Are Hardship Letters Just for Loan Modifications?

The vast majority of hardship letter sites on the internet are devoted to loan modifications and helping consumers draft hardship letters for them. However, hardship letters are required and can be used for: short sales, credit card debt negotiation, requesting lower interest rates on credit cards and installment loans and a host of other consumer loans.

The reason hardship letters are so effective in recent history is that lenders are having a difficult time keeping their paying clients paying their bills on time. The debt settlement industry is going through an enormous boom at present because of the state of economic affairs in America and all over the world. The moral of the story is that a well crafted hardship letter accomplishes a number of goals:

1.     It puts your lender on notice that they may be losing a great deal of money if they don’t pay attention to you.

2.     It makes your lender understand that you’re not some “run of the mill idiot” that doesn’t care about their finances.

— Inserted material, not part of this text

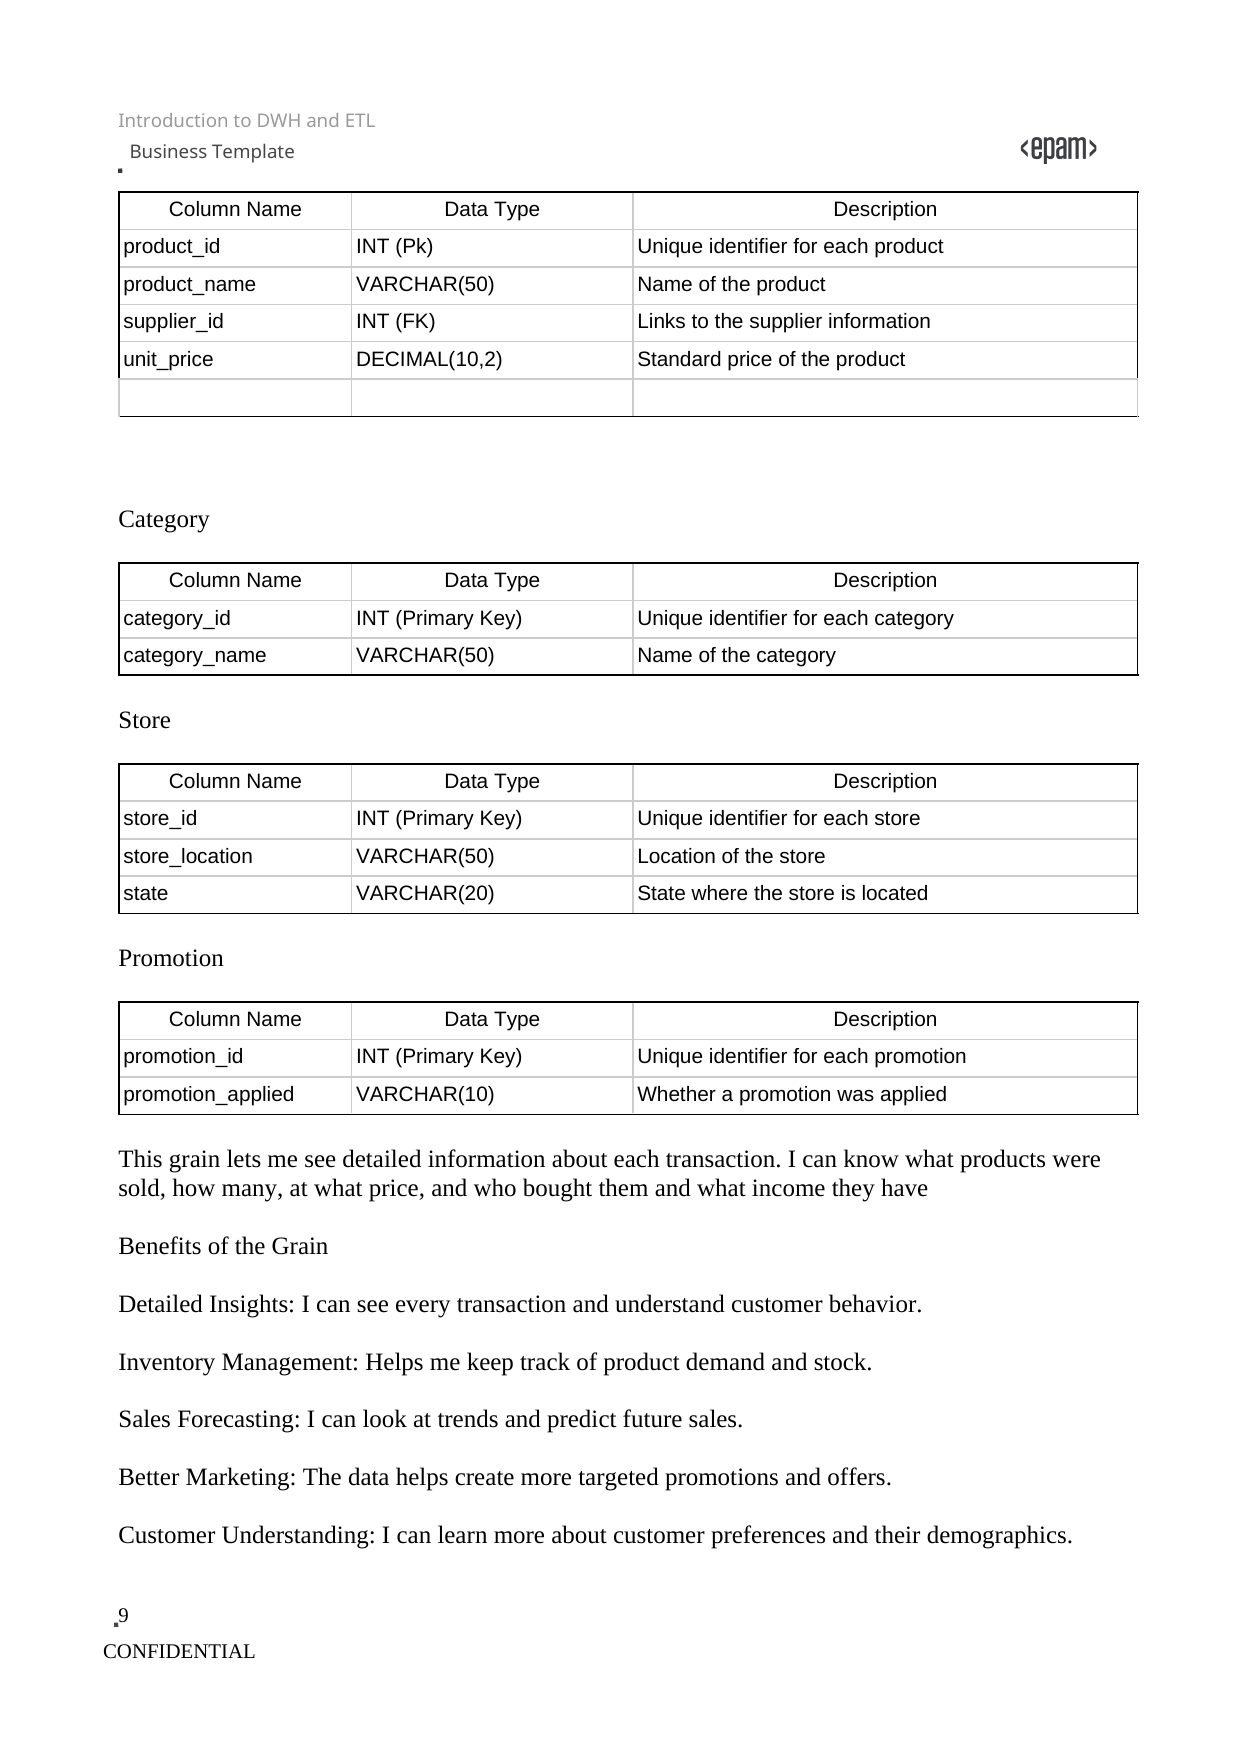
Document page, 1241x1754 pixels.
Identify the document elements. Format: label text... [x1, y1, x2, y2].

3.     It tells a personal story in a short time frame that loss mitigation agents may connect to personally

4.     If you’re hardship is related to active military deployment or other legally protected statuses, your lender may have to legally come to your assistance.

5.     It establishes a record of correspondence with your lender. This is important if you ever decide to file a lawsuit against your lender.

There are a number of other reasons that hardship letters can help you and they are not all related to loan modifications. If you need a sample hardship letter and you can’t find one on this site then please leave us a comment and we will begin the work of drafting a sample hardship letter that will work for your specific contextures – Just for Loan Modifications?